Zinc exposure has differential effects on uptake and metabolism of sulfur and nitrogen in Chinese cabbage

Zinc (Zn) is a plant nutrient; however, at elevated levels it rapidly becomes phytotoxic. In order to obtain insight into the physiological background of its toxicity, the impact of elevated Zn²⁺ concentrations (1 to 10 μM) in the root environment on physiological functioning of Chinese cabbage was studied. Exposure of Chinese cabbage (Brassica pekinensis) to elevated Zn²⁺ concentrations (≥ 5 μM) in the root environment resulted in leaf chlorosis and decreased biomass production. The Zn concentrations of the root and shoot increased with the Zn²⁺ concentration up to 68‐fold and 14‐fold, respectively, at 10 μM compared to the control.
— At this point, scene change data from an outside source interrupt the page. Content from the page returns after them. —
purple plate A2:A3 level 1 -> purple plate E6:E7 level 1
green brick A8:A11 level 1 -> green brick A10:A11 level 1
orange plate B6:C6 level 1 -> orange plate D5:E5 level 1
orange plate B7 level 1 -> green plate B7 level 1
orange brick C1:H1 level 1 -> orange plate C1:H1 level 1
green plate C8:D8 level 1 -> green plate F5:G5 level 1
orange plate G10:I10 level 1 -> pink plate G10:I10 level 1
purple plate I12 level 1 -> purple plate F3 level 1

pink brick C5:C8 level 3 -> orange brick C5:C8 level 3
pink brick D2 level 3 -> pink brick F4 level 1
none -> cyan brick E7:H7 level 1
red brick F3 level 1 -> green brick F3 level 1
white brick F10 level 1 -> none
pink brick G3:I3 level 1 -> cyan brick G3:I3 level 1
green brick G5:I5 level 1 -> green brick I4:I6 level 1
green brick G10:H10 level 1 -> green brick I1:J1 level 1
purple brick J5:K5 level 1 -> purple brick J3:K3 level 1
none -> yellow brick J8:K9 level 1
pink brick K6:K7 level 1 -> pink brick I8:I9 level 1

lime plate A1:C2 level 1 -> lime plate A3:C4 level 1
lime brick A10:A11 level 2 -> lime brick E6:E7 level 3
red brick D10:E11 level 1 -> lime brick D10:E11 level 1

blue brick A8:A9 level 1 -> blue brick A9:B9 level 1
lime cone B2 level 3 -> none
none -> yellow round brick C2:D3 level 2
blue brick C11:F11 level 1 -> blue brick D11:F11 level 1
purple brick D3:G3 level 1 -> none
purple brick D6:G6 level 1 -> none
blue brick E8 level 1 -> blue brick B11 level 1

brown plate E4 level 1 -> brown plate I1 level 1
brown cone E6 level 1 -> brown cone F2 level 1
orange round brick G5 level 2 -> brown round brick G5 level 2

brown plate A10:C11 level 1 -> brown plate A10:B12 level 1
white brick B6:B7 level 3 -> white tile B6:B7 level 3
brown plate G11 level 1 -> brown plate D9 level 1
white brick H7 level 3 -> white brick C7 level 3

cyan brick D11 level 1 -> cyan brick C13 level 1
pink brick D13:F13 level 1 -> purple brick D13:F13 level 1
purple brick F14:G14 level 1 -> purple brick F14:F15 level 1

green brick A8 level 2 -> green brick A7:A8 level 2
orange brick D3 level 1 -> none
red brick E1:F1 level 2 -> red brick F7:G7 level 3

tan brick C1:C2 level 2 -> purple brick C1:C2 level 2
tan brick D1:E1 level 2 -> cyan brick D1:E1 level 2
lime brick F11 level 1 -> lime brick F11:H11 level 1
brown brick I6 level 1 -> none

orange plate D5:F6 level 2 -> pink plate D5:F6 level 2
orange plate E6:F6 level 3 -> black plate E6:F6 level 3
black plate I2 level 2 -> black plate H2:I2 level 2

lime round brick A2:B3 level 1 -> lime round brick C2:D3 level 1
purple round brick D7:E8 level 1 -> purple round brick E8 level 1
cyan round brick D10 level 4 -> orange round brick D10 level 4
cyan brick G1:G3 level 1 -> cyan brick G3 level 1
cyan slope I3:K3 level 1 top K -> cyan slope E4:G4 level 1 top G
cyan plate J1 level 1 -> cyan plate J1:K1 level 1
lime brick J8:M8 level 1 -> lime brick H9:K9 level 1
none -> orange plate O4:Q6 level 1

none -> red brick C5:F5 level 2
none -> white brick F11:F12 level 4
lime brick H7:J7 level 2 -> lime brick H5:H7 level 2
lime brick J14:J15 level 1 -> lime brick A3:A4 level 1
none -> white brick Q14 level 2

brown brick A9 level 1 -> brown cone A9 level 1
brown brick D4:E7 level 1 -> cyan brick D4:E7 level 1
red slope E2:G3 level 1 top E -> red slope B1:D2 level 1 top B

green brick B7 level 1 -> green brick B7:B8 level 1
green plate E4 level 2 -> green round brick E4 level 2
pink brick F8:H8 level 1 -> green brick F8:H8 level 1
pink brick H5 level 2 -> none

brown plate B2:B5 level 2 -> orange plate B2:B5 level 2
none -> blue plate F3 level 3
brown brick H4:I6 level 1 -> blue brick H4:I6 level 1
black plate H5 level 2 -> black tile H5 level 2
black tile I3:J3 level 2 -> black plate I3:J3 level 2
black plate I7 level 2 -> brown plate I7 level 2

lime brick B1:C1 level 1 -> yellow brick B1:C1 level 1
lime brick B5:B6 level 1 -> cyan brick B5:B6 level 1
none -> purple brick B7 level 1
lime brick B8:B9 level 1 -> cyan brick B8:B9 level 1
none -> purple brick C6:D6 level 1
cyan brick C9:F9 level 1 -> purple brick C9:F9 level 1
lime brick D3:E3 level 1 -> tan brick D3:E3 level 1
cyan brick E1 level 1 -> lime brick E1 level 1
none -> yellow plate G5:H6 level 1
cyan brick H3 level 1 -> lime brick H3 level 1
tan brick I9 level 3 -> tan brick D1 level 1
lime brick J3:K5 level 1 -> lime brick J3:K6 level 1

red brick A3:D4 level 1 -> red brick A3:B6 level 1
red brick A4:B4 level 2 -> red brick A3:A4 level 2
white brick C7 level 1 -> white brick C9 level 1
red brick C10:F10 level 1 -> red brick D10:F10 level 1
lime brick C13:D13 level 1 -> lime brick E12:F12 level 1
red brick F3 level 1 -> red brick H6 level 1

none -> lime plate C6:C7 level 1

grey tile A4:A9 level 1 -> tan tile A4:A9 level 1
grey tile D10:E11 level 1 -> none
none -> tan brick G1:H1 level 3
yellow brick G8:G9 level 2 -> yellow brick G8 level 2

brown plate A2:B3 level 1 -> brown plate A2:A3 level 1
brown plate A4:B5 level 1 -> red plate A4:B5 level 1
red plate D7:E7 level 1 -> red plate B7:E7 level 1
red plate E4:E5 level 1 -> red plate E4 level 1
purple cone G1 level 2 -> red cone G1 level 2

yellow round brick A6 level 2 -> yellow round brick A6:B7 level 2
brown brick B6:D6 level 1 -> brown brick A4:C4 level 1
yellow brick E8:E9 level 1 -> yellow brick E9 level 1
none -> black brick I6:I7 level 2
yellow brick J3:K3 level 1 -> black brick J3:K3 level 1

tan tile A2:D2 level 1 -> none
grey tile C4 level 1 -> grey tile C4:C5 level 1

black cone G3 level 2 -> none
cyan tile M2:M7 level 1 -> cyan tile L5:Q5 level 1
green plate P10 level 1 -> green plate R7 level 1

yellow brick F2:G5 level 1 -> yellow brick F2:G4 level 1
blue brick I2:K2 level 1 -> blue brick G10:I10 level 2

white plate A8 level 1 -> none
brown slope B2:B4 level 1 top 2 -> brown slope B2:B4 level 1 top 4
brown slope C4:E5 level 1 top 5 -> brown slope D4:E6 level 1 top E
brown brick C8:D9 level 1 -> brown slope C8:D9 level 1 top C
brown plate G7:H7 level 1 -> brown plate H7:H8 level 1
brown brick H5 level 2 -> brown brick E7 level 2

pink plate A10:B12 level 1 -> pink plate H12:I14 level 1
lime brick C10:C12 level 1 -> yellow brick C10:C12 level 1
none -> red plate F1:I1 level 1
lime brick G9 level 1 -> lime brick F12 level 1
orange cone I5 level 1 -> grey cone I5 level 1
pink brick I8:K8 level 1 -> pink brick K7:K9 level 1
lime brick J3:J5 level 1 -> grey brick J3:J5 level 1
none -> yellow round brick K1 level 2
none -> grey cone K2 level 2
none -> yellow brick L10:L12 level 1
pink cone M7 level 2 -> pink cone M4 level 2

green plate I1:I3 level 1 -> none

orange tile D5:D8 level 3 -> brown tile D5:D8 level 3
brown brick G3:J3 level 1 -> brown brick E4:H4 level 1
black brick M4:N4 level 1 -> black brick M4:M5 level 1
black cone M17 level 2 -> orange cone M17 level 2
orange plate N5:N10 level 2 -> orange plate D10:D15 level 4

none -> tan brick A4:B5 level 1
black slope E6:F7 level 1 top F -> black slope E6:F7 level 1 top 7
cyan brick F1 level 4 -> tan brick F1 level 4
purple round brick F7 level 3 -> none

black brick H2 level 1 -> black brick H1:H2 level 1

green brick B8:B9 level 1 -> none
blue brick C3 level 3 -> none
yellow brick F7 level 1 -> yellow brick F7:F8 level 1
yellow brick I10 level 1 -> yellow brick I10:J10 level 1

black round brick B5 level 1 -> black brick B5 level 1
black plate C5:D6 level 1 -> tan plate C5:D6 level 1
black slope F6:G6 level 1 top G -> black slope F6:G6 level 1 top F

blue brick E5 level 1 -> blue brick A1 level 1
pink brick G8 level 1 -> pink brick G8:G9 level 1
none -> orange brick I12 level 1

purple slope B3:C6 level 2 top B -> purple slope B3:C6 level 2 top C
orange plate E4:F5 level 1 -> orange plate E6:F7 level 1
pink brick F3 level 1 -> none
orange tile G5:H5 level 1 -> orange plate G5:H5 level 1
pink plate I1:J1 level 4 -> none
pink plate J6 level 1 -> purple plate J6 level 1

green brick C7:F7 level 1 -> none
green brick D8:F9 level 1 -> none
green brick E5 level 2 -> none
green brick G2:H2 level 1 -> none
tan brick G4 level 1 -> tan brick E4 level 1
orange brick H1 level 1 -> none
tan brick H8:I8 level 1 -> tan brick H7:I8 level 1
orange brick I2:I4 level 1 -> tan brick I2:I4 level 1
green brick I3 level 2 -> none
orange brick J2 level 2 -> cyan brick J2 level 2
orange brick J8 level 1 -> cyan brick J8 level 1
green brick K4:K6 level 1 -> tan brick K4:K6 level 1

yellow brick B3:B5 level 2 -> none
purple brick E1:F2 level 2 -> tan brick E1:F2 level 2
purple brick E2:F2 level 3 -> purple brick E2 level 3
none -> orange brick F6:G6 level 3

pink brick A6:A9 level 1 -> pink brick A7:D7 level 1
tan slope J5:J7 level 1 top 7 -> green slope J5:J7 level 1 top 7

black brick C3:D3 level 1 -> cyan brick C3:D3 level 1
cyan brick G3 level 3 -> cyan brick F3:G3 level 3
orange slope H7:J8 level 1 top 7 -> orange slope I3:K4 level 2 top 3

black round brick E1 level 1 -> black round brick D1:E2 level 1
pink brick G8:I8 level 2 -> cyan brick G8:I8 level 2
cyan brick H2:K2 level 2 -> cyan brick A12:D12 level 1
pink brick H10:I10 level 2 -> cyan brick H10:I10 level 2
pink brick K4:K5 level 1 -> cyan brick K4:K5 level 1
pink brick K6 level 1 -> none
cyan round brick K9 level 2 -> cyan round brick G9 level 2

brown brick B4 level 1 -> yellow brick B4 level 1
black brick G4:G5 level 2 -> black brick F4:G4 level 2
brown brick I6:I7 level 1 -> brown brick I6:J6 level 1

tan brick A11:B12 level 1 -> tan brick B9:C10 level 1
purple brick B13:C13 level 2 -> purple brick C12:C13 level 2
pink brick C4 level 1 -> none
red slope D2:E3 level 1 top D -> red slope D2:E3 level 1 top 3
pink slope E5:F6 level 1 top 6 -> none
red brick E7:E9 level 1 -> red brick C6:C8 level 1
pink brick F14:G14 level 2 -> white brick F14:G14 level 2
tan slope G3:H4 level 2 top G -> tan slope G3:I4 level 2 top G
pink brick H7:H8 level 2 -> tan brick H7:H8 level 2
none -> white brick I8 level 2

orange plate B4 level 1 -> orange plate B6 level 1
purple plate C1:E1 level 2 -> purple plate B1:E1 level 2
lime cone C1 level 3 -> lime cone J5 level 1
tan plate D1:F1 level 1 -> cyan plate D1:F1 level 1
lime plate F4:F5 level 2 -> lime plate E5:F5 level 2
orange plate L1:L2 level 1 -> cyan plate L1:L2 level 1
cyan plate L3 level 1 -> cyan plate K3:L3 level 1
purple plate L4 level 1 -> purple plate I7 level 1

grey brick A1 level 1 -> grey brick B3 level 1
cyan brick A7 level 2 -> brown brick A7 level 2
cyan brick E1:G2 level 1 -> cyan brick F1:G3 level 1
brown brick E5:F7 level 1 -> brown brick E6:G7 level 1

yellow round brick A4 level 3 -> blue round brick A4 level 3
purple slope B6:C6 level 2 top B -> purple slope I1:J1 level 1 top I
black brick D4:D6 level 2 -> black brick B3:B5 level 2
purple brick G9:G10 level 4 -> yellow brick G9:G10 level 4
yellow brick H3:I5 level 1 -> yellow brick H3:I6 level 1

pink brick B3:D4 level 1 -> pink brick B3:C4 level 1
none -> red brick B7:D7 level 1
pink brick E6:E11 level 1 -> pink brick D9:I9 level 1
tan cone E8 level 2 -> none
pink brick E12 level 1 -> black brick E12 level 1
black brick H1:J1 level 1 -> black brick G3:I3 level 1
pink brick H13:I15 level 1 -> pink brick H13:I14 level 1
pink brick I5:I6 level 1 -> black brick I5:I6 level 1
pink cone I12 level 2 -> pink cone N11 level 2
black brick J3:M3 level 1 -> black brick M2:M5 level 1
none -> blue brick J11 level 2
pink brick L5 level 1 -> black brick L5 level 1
The concentrations of the other mineral nutrients of the shoot were hardly affected by elevated Zn²⁺ exposure, although in the root both the Cu and Fe concentrations were increased at ≥ 5 µM, whereas the Mn concentration was decreased and the Ca concentration strongly decreased at 10 µM Zn²⁺. The uptake and metabolism of sulfur and nitrogen were differentially affected at ≥ 5 µM Zn²⁺. Zn²⁺ exposure resulted in an increase of sulfate uptake and the activity of the sulfate transporters in the root, and in enhanced total sulfur concentration of the shoot, which could be ascribed partially to an accumulation of sulfate. Moreover, Zn²⁺ exposure resulted in an up to 6.5‐fold increase in water‐soluble non‐protein thiol (and cysteine) concentration of the root. However, nitrate uptake by the root and the nitrate and total nitrogen concentrations of the shoot were decreased upon Zn²⁺ exposure, demonstrating the absence of a mutual regulation of the uptake and metabolism of sulfur and nitrogen at toxic Zn levels. Evidently, elevated Zn²⁺ concentrations in the root environment did not only disturb the uptake, distribution and assimilation of sulfate, it also affected the uptake and metabolism of nitrate in Chinese cabbage.